++++ Texto fornecido

Há 31 anos na encenação da Via Sacra, Vanderson Francisco Maciel, 48, diz que quando não está empenhado nos ensaios para o papel de Judas, auxilia na direção do evento. Ator profissional, formado pela Faculdade de Artes Dulcina de Moraes, ele trabalha como servidor público do GDF, na Administração Regional do Guará. Solteiro e sem filhos, ele tem dois cachorros que cria com muito amor. O ator reconhece que viver Judas é uma tarefa complexa. "Existe toda uma questão religiosa, é difícil acreditar que um homem como ele, que partilhou da intimidade de Cristo, tenha virado as costas a Ele no final" , comenta.

++++++++

(Exercícios)
1 > De acordo com o texto fornecido, em qual faculdade Vanderson Francisco Maciel se formou?
2 > Diga se cada afirmação concorda com o texto fornecido, respondendo sim ou não e citando as palavras do texto que decidem. (a) Vanderson participa da encenação da Via Sacra há 31 anos. (b) Vanderson é casado e tem filhos. (c) Vanderson trabalha na Administração Regional do Guará.
Para responder, baseie-se somente no texto fornecido.

++++ Dados extraídos

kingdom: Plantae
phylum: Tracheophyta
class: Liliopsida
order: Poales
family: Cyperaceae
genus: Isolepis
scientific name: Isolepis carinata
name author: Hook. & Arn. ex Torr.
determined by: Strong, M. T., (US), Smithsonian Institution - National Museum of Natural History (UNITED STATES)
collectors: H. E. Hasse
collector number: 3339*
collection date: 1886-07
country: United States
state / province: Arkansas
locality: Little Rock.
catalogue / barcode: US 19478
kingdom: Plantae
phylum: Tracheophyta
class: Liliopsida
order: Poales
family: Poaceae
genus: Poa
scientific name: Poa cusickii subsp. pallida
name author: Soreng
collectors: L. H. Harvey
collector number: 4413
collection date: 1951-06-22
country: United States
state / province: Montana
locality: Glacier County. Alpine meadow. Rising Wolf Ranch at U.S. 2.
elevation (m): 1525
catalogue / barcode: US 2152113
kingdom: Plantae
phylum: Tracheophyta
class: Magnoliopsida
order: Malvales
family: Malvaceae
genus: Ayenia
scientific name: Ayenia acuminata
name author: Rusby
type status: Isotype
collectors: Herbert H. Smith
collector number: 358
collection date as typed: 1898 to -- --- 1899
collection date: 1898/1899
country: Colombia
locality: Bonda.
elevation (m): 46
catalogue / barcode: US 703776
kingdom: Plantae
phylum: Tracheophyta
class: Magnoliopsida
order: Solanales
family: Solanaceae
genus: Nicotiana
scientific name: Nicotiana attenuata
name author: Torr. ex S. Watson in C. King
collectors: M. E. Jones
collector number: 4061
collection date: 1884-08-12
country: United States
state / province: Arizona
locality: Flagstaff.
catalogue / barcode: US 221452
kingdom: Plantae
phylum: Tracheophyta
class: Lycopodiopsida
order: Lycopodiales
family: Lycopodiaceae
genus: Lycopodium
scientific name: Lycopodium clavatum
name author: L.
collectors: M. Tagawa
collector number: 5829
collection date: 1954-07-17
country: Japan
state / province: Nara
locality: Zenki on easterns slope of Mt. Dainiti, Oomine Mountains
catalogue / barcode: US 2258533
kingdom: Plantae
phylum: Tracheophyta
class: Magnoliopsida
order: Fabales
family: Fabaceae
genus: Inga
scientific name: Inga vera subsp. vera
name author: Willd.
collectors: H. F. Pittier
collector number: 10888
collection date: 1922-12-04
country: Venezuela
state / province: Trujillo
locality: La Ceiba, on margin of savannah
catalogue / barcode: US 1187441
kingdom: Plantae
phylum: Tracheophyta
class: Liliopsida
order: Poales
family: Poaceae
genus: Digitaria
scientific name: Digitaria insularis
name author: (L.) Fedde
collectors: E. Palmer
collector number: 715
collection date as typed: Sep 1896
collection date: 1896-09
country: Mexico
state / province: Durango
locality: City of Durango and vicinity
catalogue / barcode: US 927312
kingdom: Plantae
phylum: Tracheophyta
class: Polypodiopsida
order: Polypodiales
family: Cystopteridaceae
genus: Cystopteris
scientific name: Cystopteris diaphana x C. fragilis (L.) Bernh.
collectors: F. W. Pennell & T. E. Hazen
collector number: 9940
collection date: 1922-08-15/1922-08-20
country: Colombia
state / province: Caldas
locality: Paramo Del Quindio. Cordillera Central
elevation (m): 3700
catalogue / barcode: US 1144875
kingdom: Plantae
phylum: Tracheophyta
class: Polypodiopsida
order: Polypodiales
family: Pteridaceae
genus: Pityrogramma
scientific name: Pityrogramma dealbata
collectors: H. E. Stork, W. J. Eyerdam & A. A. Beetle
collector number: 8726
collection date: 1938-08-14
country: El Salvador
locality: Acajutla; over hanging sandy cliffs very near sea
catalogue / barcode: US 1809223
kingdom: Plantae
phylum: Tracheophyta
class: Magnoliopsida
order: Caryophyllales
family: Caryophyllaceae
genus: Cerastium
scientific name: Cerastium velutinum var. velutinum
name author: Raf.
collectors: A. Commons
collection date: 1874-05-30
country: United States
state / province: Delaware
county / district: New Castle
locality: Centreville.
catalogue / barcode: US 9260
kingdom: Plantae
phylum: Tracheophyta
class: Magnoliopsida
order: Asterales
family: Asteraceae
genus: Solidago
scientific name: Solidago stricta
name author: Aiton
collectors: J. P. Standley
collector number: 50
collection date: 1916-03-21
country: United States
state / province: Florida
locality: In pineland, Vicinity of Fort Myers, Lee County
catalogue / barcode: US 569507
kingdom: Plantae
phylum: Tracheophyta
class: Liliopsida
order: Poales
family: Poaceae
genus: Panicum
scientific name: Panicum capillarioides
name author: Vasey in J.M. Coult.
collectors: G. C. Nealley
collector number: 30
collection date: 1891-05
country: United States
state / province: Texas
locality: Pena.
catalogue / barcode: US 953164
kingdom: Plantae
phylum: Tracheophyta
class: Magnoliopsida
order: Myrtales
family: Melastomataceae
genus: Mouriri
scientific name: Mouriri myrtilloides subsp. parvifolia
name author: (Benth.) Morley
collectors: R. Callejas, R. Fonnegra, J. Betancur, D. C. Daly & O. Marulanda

++++++++

(Exercícios resolvidos)
1 > Na Faculdade de Artes Dulcina de Moraes.

2 >
(a) Sim: "Há 31 anos na encenação da Via Sacra".
(b) Não: "Solteiro e sem filhos".
(c) Sim: "na Administração Regional do Guará".